> _SELECTED TEXT_:
┄┄┄┄┄┄┄┄┄┄

Reputation: 1
I am trying to read data from Kafka using structured streaming. The data received from kafka is in json format. I use a sample json to create the schema and later in the code I use the from_json function to convert the json to a dataframe for further processing. The problem I am facing is with the nested schema and multi-values. The sample schema defines a tag (say a) as a struct. The json data read from kafka can have either one or multiple values for the same tag ( in two different values).
val df0= spark.read.format("json").load("contactSchema0.json")
val schema0 = df0.schema
val df1 = spark.readStream.format("kafka").option("kafka.bootstrap.servers", "node1:9092").option("subscribe", "my_first_topic").load()
val df2 = df1.selectExpr("CAST(value as STRING)").toDF()
val df3 = df2.select(from_json($"value",schema0).alias("value"))

┄┄┄┄┄┄┄┄┄┄

> _DATA SUPPLIED_:
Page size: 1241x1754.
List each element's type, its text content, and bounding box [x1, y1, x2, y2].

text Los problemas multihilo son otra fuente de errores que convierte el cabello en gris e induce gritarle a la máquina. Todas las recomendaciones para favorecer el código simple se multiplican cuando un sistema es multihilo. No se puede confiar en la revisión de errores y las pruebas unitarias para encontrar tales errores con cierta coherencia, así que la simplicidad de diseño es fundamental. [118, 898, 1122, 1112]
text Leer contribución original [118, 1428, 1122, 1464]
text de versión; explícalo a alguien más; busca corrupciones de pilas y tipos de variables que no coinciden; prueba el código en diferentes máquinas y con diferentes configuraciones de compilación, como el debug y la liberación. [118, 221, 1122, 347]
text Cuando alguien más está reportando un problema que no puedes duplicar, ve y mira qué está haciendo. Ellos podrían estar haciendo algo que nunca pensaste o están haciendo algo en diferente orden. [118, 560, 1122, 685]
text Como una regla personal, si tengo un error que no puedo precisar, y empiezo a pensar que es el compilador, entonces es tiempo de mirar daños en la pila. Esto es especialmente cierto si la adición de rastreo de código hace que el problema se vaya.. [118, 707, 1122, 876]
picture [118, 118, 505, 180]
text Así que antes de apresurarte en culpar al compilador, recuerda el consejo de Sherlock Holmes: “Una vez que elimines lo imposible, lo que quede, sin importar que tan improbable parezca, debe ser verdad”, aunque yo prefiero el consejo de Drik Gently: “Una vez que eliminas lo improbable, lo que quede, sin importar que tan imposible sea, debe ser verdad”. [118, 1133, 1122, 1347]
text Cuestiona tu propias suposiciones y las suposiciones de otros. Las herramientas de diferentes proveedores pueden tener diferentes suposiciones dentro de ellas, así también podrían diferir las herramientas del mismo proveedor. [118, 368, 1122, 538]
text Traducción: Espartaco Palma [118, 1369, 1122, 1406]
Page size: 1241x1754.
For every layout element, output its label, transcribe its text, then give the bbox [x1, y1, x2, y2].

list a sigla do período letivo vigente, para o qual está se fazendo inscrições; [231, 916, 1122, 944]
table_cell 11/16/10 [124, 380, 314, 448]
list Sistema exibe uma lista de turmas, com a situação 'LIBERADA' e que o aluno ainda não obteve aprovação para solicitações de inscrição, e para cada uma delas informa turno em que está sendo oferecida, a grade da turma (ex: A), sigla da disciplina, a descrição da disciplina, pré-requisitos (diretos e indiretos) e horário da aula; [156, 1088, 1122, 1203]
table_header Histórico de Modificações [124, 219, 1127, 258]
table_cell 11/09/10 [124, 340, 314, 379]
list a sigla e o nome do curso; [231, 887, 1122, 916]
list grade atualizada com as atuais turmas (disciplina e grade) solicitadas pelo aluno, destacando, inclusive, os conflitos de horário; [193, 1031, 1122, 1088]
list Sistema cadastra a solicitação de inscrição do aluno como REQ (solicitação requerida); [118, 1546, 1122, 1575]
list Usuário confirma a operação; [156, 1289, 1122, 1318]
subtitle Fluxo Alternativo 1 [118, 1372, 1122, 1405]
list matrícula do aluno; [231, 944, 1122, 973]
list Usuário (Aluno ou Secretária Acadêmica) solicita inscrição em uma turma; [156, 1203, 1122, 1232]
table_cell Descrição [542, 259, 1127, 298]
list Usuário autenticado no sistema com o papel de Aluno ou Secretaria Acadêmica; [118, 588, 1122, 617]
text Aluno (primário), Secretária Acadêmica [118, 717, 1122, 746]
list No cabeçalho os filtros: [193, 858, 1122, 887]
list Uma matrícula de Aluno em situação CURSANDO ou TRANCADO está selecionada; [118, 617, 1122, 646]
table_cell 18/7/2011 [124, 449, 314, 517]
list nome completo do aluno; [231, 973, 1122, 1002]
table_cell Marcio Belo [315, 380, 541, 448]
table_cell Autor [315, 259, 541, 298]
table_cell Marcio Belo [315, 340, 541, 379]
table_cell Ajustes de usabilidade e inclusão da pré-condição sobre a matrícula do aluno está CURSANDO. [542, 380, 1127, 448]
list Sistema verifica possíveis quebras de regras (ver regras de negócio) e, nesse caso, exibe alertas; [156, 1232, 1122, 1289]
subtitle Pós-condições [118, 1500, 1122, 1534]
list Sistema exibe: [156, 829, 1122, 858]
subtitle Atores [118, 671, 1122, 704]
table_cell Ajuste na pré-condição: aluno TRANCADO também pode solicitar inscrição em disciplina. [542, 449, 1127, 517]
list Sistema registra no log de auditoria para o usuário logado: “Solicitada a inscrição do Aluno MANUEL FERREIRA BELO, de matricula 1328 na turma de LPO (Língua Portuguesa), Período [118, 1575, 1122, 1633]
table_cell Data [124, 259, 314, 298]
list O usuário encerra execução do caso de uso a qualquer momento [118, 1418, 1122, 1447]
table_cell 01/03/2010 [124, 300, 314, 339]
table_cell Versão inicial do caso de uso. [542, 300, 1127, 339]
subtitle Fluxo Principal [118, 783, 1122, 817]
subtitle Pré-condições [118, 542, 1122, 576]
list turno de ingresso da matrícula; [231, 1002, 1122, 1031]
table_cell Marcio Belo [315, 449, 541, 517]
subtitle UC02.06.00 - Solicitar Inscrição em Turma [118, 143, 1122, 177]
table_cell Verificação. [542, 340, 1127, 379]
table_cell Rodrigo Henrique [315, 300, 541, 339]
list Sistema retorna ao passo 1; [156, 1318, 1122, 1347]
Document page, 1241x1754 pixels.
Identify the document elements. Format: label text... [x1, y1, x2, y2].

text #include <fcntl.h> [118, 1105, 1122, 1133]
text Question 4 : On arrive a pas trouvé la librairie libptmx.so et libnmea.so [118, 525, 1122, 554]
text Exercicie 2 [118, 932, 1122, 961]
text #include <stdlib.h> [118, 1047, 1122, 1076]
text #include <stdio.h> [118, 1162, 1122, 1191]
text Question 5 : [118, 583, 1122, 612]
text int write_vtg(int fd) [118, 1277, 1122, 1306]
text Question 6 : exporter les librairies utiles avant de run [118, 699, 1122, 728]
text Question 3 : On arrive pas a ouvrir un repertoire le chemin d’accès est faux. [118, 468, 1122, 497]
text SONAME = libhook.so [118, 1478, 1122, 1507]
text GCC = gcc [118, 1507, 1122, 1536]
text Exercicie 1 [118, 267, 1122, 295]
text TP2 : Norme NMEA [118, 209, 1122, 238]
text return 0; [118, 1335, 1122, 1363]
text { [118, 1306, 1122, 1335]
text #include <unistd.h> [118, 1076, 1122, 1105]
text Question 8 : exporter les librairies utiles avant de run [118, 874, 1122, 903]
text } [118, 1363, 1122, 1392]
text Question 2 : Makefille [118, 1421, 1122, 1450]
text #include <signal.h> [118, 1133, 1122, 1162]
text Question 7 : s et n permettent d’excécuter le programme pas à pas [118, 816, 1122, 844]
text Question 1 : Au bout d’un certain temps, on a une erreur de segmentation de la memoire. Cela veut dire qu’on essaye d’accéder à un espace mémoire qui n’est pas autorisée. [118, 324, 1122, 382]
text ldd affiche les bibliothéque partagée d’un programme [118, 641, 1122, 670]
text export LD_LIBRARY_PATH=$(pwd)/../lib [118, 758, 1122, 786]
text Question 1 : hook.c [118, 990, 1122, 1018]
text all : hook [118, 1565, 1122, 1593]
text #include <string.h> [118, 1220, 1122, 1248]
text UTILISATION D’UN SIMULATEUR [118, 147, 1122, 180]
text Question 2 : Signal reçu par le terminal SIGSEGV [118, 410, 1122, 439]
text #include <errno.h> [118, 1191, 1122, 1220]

┄┄┄┄┄┄┄┄┄┄

> _REQUIREMENT_: Can you reproduce the Kafka streaming post above word for word, everything from "Reputation: 1" down to "two different values)."?

> _WRITTEN SOLUTION_:
Reputation: 1
I am trying to read data from Kafka using structured streaming. The data received from kafka is in json format. I use a sample json to create the schema and later in the code I use the from_json function to convert the json to a dataframe for further processing. The problem I am facing is with the nested schema and multi-values. The sample schema defines a tag (say a) as a struct. The json data read from kafka can have either one or multiple values for the same tag ( in two different values).